Round House Nominated for a DC landmark status in Brookland

by Prince Of Petworth January 3, 2012 at 4:00 pm 15 Comments

Photo by PoPville flickr user Lalaroo

Some interesting info from the Brookland listserv on this oft nominated House of the Day:

Working with John Feeley, I have researched the history of the Round House (1001 Irving) and nominated it as a DC landmark building. The nomination was filed by the DC Preservation League. The building is protected from major changes (to the exterior only — the nomination is only for the exterior of the building) until the city’s Historic Preservation Review Board actually hears the case, and at that time the protection becomes permanent or disappears. Some cases are heard fairly soon and some wait for years. The owner, a local developer who has begun a good restoration of the building anyway, and the ANC, all are consulted before the hearing, naturally, but the Board will base its decision largely on the historical and artistic aspects of the building itself. The building permits already issued to the owner remain in force, because they were validly issued.

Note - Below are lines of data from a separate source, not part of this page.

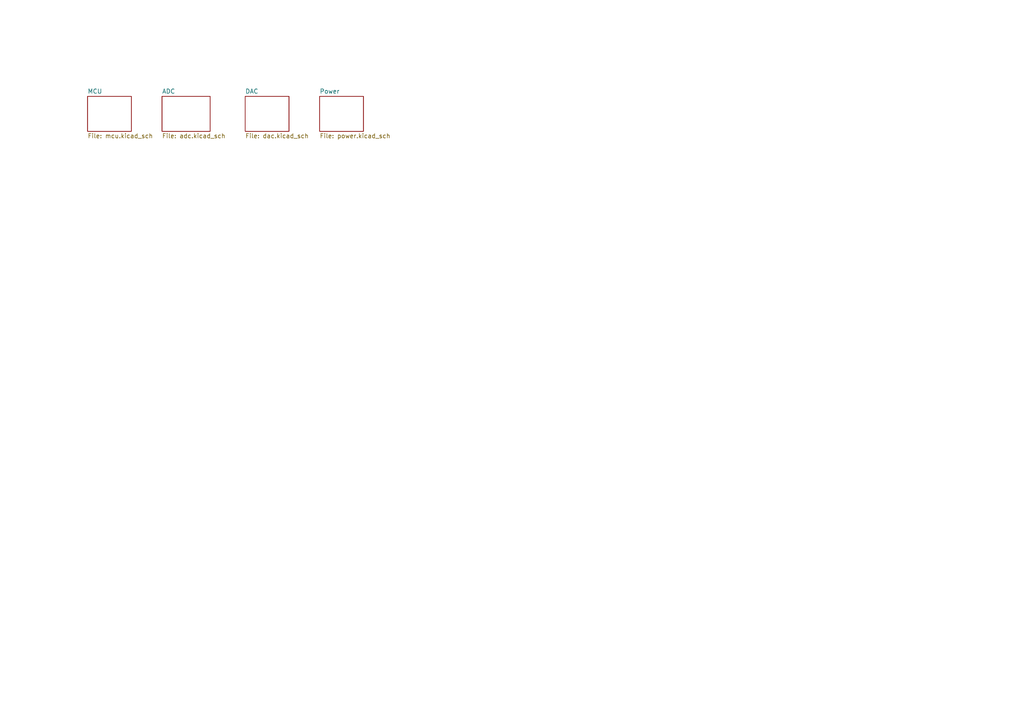
<source format=kicad_sch>
(kicad_sch (version 20230121) (generator eeschema)

  (uuid f73b75a9-8c76-4837-810d-fc85271eb484)

  (paper "A4")

  (title_block
    (title "STM32 Analog Breakout")
    (date "2024-01-17")
    (rev "A")
  )

  


  (sheet (at 92.71 27.94) (size 12.7 10.16) (fields_autoplaced)
    (stroke (width 0.1524) (type solid))
    (fill (color 0 0 0 0.0000))
    (uuid 23197934-6a15-45cc-ae05-ab21b43ce849)
    (property "Sheetname" "Power" (at 92.71 27.2284 0)
      (effects (font (size 1.27 1.27)) (justify left bottom))
    )
    (property "Sheetfile" "power.kicad_sch" (at 92.71 38.6846 0)
      (effects (font (size 1.27 1.27)) (justify left top))
    )
    (instances
      (project "stm32-analog"
        (path "/f73b75a9-8c76-4837-810d-fc85271eb484" (page "5"))
      )
    )
  )

  (sheet (at 71.12 27.94) (size 12.7 10.16) (fields_autoplaced)
    (stroke (width 0.1524) (type solid))
    (fill (color 0 0 0 0.0000))
    (uuid 2656211d-de56-4eec-8f6f-9a7b5fc6251c)
    (property "Sheetname" "DAC" (at 71.12 27.2284 0)
      (effects (font (size 1.27 1.27)) (justify left bottom))
    )
    (property "Sheetfile" "dac.kicad_sch" (at 71.12 38.6846 0)
      (effects (font (size 1.27 1.27)) (justify left top))
    )
    (instances
      (project "stm32-analog"
        (path "/f73b75a9-8c76-4837-810d-fc85271eb484" (page "4"))
      )
    )
  )

  (sheet (at 25.4 27.94) (size 12.7 10.16) (fields_autoplaced)
    (stroke (width 0.1524) (type solid))
    (fill (color 0 0 0 0.0000))
    (uuid 86f64431-d0c4-4b8f-9c27-9ef976c762cc)
    (property "Sheetname" "MCU" (at 25.4 27.2284 0)
      (effects (font (size 1.27 1.27)) (justify left bottom))
    )
    (property "Sheetfile" "mcu.kicad_sch" (at 25.4 38.6846 0)
      (effects (font (size 1.27 1.27)) (justify left top))
    )
    (instances
      (project "stm32-analog"
        (path "/f73b75a9-8c76-4837-810d-fc85271eb484" (page "2"))
      )
    )
  )

  (sheet (at 46.99 27.94) (size 13.97 10.16) (fields_autoplaced)
    (stroke (width 0.1524) (type solid))
    (fill (color 0 0 0 0.0000))
    (uuid d9cea1cd-56e5-4c86-934b-0b0be75bb6c4)
    (property "Sheetname" "ADC" (at 46.99 27.2284 0)
      (effects (font (size 1.27 1.27)) (justify left bottom))
    )
    (property "Sheetfile" "adc.kicad_sch" (at 46.99 38.6846 0)
      (effects (font (size 1.27 1.27)) (justify left top))
    )
    (instances
      (project "stm32-analog"
        (path "/f73b75a9-8c76-4837-810d-fc85271eb484" (page "3"))
      )
    )
  )

  (sheet_instances
    (path "/" (page "1"))
  )
)

</source>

Visiting the place recently, the developer seems to be maintaining not only the exterior as it was but also the interior. (There were three rooms surrounding a central spiral staircase that goes to the second floor. A skylight tops the house.

The house was built in 1901 by a prominent Brookland builder, John C. Louthan, who lived in another house he himself built at 12th and Irving (now gone). His architect was a very busy designer of modest houses in the city, Edward Woltz. This was one of only a handful of larger buildings Woltz designed. Over its life the house has seen only four owners; Mrs. McKinney, who died last year, had lived there since about 1950. There is no information about why Woltz and Louthan chose the odd shape for their house — octagon and round houses were a short fad in the US in the 1850s but had stopped being built by the Civil War and revivals of this style are rare. Nonetheless, that is what Woltz seems to have done. There are no other round houses in Washington.